#### TASK A
Answer these questions using the passage on UWM Holdings Corporation:
(i) In which city is the company headquartered?
(ii) What was the company called before it was renamed United Wholesale Mortgage?
(iii) For what price was the UWM Sports Complex facility purchased?

UWM Holdings Corporation is a national wholesale mortgage lending company headquartered in Pontiac, Michigan. UWM underwrites and provides closing documentation for residential mortgage loans originated by independent mortgage brokers, correspondents, small banks and local credit unions across all 50 states and the District of Columbia.

History
Jeff Ishbia started United Wholesale Mortgage in 1986 as a side project from his career as an attorney, initially calling the company Shore Mortgage before changing the name to United Wholesale Mortgage.

In 2002, United Wholesale Mortgage was established as a subsidiary, of United Shore Financial Services. In 2013, Mat Ishbia was named President and CEO.

In 2019, the company purchased a second building across the street in Pontiac, Michigan, to connect the two buildings totaling their square footage to over 1.5 million square feet of space. In November of 2020, expanded its Pontiac campus with the purchase of the UWM Sports Complex facility for $23.3 million.

#### DATA EXCERPTS
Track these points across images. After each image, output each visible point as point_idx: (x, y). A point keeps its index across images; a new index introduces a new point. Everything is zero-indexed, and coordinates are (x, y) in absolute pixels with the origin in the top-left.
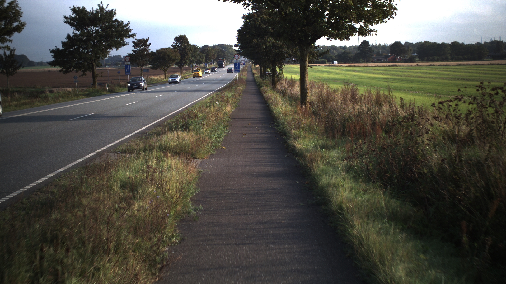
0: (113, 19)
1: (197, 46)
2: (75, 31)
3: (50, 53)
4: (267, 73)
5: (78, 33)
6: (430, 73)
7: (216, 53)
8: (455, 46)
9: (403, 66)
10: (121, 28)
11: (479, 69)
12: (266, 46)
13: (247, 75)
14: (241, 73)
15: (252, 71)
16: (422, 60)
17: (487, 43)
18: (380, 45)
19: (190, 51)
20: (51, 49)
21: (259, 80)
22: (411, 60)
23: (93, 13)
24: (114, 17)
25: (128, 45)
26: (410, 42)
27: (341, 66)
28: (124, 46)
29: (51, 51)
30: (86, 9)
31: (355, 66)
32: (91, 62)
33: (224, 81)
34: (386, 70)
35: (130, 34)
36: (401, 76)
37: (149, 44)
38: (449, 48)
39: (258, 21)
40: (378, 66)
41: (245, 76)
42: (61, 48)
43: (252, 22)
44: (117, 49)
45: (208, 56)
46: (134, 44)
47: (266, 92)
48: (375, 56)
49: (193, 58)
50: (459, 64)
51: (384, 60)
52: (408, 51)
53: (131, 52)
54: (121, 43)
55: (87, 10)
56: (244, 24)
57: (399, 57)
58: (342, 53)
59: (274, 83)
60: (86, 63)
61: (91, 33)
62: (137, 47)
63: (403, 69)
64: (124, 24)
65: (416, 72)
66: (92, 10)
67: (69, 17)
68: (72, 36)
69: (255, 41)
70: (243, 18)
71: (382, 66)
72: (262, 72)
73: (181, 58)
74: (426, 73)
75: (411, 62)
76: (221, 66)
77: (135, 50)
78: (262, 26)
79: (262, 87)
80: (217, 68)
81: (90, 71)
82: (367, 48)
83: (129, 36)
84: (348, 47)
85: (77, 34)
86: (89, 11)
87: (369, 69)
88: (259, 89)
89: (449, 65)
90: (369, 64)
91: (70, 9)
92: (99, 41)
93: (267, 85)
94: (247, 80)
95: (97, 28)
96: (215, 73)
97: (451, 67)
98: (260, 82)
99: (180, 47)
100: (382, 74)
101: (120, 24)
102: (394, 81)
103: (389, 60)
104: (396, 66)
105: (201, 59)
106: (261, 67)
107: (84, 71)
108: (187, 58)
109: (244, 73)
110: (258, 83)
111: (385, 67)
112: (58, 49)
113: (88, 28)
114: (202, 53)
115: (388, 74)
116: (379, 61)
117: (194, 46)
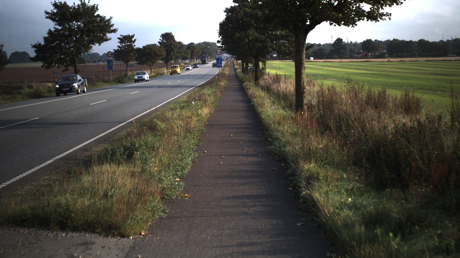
0: (95, 15)
1: (183, 43)
2: (56, 26)
3: (32, 48)
4: (249, 68)
5: (60, 28)
6: (404, 69)
7: (200, 50)
8: (422, 43)
9: (376, 62)
10: (102, 23)
11: (449, 64)
12: (249, 40)
13: (230, 70)
14: (224, 68)
15: (234, 66)
16: (392, 57)
17: (450, 40)
18: (351, 42)
19: (175, 48)
20: (33, 45)
21: (241, 75)
22: (382, 56)
23: (74, 8)
24: (96, 12)
25: (110, 40)
26: (379, 40)
27: (317, 62)
28: (107, 42)
29: (33, 46)
30: (67, 4)
31: (330, 62)
32: (73, 58)
33: (207, 76)
34: (360, 66)
35: (112, 29)
36: (377, 71)
37: (134, 40)
38: (416, 45)
39: (241, 15)
40: (352, 62)
41: (227, 71)
42: (43, 43)
43: (234, 15)
44: (100, 44)
45: (193, 52)
46: (119, 40)
47: (250, 88)
48: (348, 53)
49: (179, 54)
50: (428, 60)
51: (357, 56)
52: (378, 47)
53: (117, 48)
54: (104, 38)
55: (69, 5)
56: (226, 18)
57: (370, 53)
58: (317, 50)
59: (257, 79)
60: (69, 58)
61: (73, 28)
62: (122, 43)
63: (375, 64)
64: (106, 19)
65: (390, 68)
66: (73, 5)
67: (50, 12)
68: (53, 31)
69: (237, 34)
70: (225, 11)
71: (356, 62)
72: (244, 67)
73: (167, 54)
74: (400, 68)
75: (381, 58)
76: (204, 62)
77: (121, 46)
78: (244, 20)
79: (244, 82)
80: (199, 64)
81: (72, 66)
82: (341, 46)
83: (111, 31)
84: (322, 44)
85: (58, 29)
86: (71, 6)
87: (344, 65)
88: (242, 85)
89: (418, 61)
90: (343, 60)
91: (51, 4)
92: (82, 36)
93: (249, 81)
94: (229, 76)
95: (79, 23)
96: (197, 69)
97: (421, 63)
98: (243, 77)
99: (167, 43)
100: (358, 69)
101: (102, 19)
102: (373, 76)
103: (361, 56)
104: (369, 61)
105: (186, 55)
106: (243, 62)
107: (66, 66)
108: (172, 54)
109: (227, 69)
110: (240, 79)
111: (359, 63)
112: (40, 44)
113: (70, 24)
114: (187, 50)
115: (364, 70)
116: (351, 57)
117: (180, 43)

#### TASK B
Rewrite the entries with "top-left" changed to "upper-left" and everything else kept the same. Begin at the first line of the entries and stop after the line containing "76: (221, 66)". Leave the pictures out of your answer.

#### WRITTEN RESPONSE A
(i) Pontiac, Michigan
(ii) Shore Mortgage
(iii) $23.3 million

#### WRITTEN RESPONSE B
Track these points across images. After each image, output each visible point as point_idx: (x, y). A point keeps its index across images; a new index introduces a new point. Everything is zero-indexed, and coordinates are (x, y) in absolute pixels with the origin in the upper-left.
0: (113, 19)
1: (197, 46)
2: (75, 31)
3: (50, 53)
4: (267, 73)
5: (78, 33)
6: (430, 73)
7: (216, 53)
8: (455, 46)
9: (403, 66)
10: (121, 28)
11: (479, 69)
12: (266, 46)
13: (247, 75)
14: (241, 73)
15: (252, 71)
16: (422, 60)
17: (487, 43)
18: (380, 45)
19: (190, 51)
20: (51, 49)
21: (259, 80)
22: (411, 60)
23: (93, 13)
24: (114, 17)
25: (128, 45)
26: (410, 42)
27: (341, 66)
28: (124, 46)
29: (51, 51)
30: (86, 9)
31: (355, 66)
32: (91, 62)
33: (224, 81)
34: (386, 70)
35: (130, 34)
36: (401, 76)
37: (149, 44)
38: (449, 48)
39: (258, 21)
40: (378, 66)
41: (245, 76)
42: (61, 48)
43: (252, 22)
44: (117, 49)
45: (208, 56)
46: (134, 44)
47: (266, 92)
48: (375, 56)
49: (193, 58)
50: (459, 64)
51: (384, 60)
52: (408, 51)
53: (131, 52)
54: (121, 43)
55: (87, 10)
56: (244, 24)
57: (399, 57)
58: (342, 53)
59: (274, 83)
60: (86, 63)
61: (91, 33)
62: (137, 47)
63: (403, 69)
64: (124, 24)
65: (416, 72)
66: (92, 10)
67: (69, 17)
68: (72, 36)
69: (255, 41)
70: (243, 18)
71: (382, 66)
72: (262, 72)
73: (181, 58)
74: (426, 73)
75: (411, 62)
76: (221, 66)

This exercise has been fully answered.